De rechtbank overweegt hierbij als volgt. Bij de veroordeelde is sprake van stoornissen waarvoor hij behandeling nodig heeft, wil hij zich veilig in de maatschappij kunnen begeven en zich daar op een adequate manier kunnen handhaven. Tot op heden heeft echter nog nauwelijks behandeling plaatsgevonden. Er hebben zich verschillende gebeurtenissen voorgedaan die ertoe hebben geleid dat de veroordeelde niet (langer) aan behandeling wil meewerken en helaas is een behandelimpasse ontstaan die al langere tijd voortduurt. Het recidivegevaar is echter, in het geval de maatregel nu zou eindigen en de veroordeelde in de maatschappij zou terugkeren, hoog. De rechtbank vindt daarom het door de psychiater geschetste plan, waar de deskundigen op de zitting zich achter hebben geschaard, een goede route om uit de behandelimpasse te geraken. De focus ligt daarbij niet meer op behandeling, maar op (het toeleiden naar) een opleiding en werk en het aanleren van vaardigheden die de veroordeelde nodig heeft om zich buiten de JJI op een goede manier te kunnen handhaven. Behandeling heeft in dit plan alleen een ondersteunende rol. Dat betekent dat de nadruk komt te liggen op de opbouw van werkervaring en het toewerken naar verlof met als uiteindelijk doel het realiseren van het eigen toekomstplan van de veroordeelde; het volgen van de kappersopleiding buiten de JJI en (in de nog verdere toekomst) het starten van een eigen kapperszaak.

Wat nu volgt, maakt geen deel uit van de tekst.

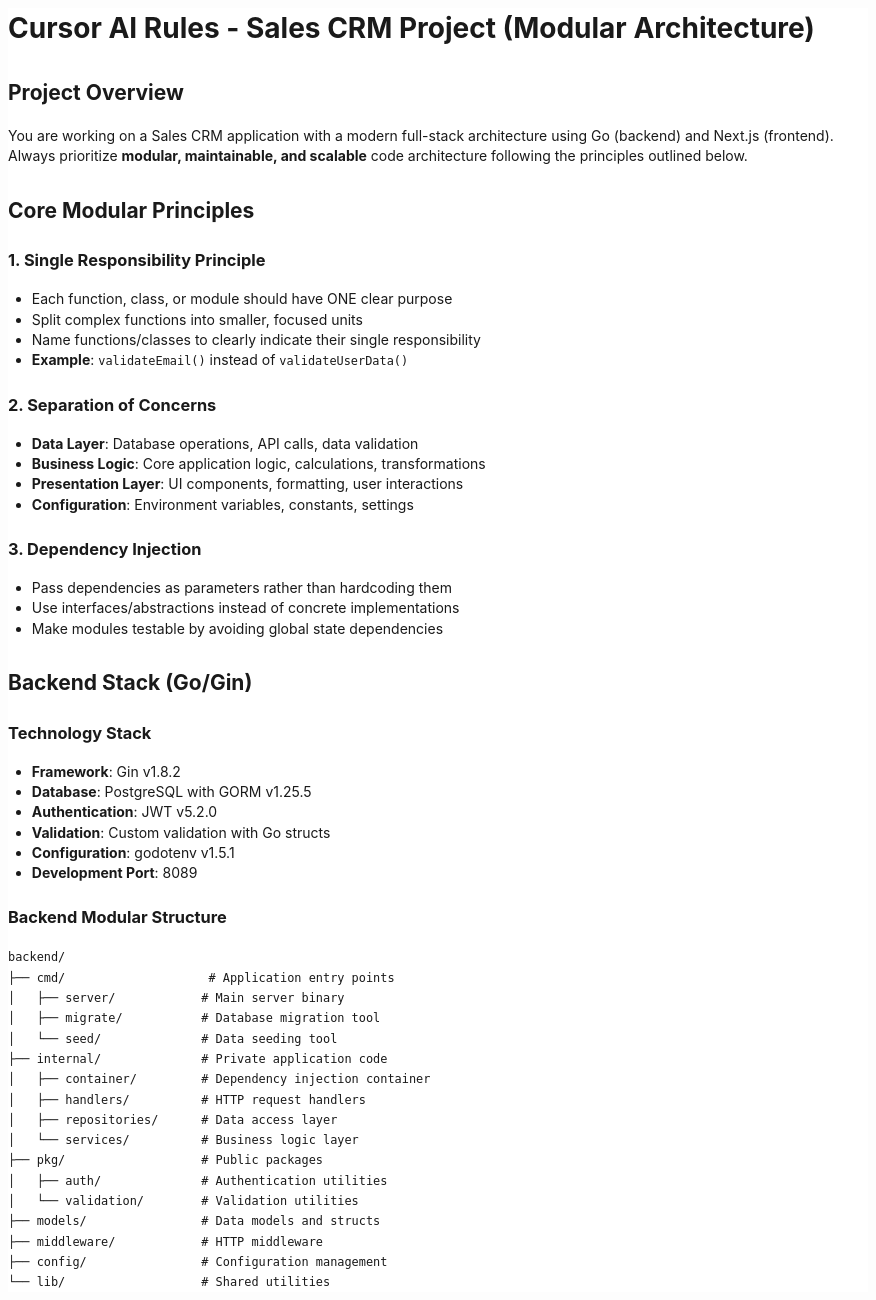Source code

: # Cursor AI Rules - Sales CRM Project (Modular Architecture)

## Project Overview
You are working on a Sales CRM application with a modern full-stack architecture using Go (backend) and Next.js (frontend). Always prioritize **modular, maintainable, and scalable** code architecture following the principles outlined below.

## Core Modular Principles

### 1. Single Responsibility Principle
- Each function, class, or module should have ONE clear purpose
- Split complex functions into smaller, focused units
- Name functions/classes to clearly indicate their single responsibility
- **Example**: `validateEmail()` instead of `validateUserData()`

### 2. Separation of Concerns
- **Data Layer**: Database operations, API calls, data validation
- **Business Logic**: Core application logic, calculations, transformations
- **Presentation Layer**: UI components, formatting, user interactions
- **Configuration**: Environment variables, constants, settings

### 3. Dependency Injection
- Pass dependencies as parameters rather than hardcoding them
- Use interfaces/abstractions instead of concrete implementations
- Make modules testable by avoiding global state dependencies

## Backend Stack (Go/Gin)

### Technology Stack
- **Framework**: Gin v1.8.2
- **Database**: PostgreSQL with GORM v1.25.5
- **Authentication**: JWT v5.2.0
- **Validation**: Custom validation with Go structs
- **Configuration**: godotenv v1.5.1
- **Development Port**: 8089

### Backend Modular Structure
```
backend/
├── cmd/                    # Application entry points
│   ├── server/            # Main server binary
│   ├── migrate/           # Database migration tool
│   └── seed/              # Data seeding tool
├── internal/              # Private application code
│   ├── container/         # Dependency injection container
│   ├── handlers/          # HTTP request handlers
│   ├── repositories/      # Data access layer
│   └── services/          # Business logic layer
├── pkg/                   # Public packages
│   ├── auth/              # Authentication utilities
│   └── validation/        # Validation utilities
├── models/                # Data models and structs
├── middleware/            # HTTP middleware
├── config/                # Configuration management
└── lib/                   # Shared utilities
```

De rechtbank is van oordeel dat deze route het mogelijk maakt dat de veroordeelde weer gemotiveerd raakt en zich positief gaat inzetten om de nodige stappen in zijn traject te zetten. Daardoor kan het recidiverisico worden verminderd en zal de veroordeelde uiteindelijk op een veilige manier de inrichting kunnen verlaten. Tegelijkertijd is duidelijk dat hij nog aan het begin van dit traject staat; de veroordeelde moet nog beginnen met het opdoen van werkervaring en moet nog een start gaan maken met de opbouw van verlof. De rechtbank is dan ook van oordeel dat verlenging met een kortere periode dan 18 maanden geen recht zou doen aan de fase van ontwikkeling waarin de veroordeelde zich bevindt. Deze periode is nodig om de veroordeelde de gelegenheid te geven om in de komende periode stapsgewijs zijn vaardigheden te ontwikkelen, werkervaring op te doen en zijn verlof op te bouwen.
De rechtbank is gezien het voorgaande van oordeel dat de termijn van de PIJ-maatregel met 18 maanden moet worden verlengd.

Beslissing

De rechtbank verlengt de termijn van de PIJ-maatregel, zoals hierboven omschreven,
met 18 maanden.
Deze beslissing is gegeven te Den Haag door
mr. E.E. Schotte, kinderrechter, voorzitter,
mr. J.E. Bierling, kinderrechter,
en mr. E.M.M. Engbers, kinderrechter,
in tegenwoordigheid van mr. E.A.W. Hoefnagels, griffier,
en uitgesproken in het openbaar op 24 maart 2025.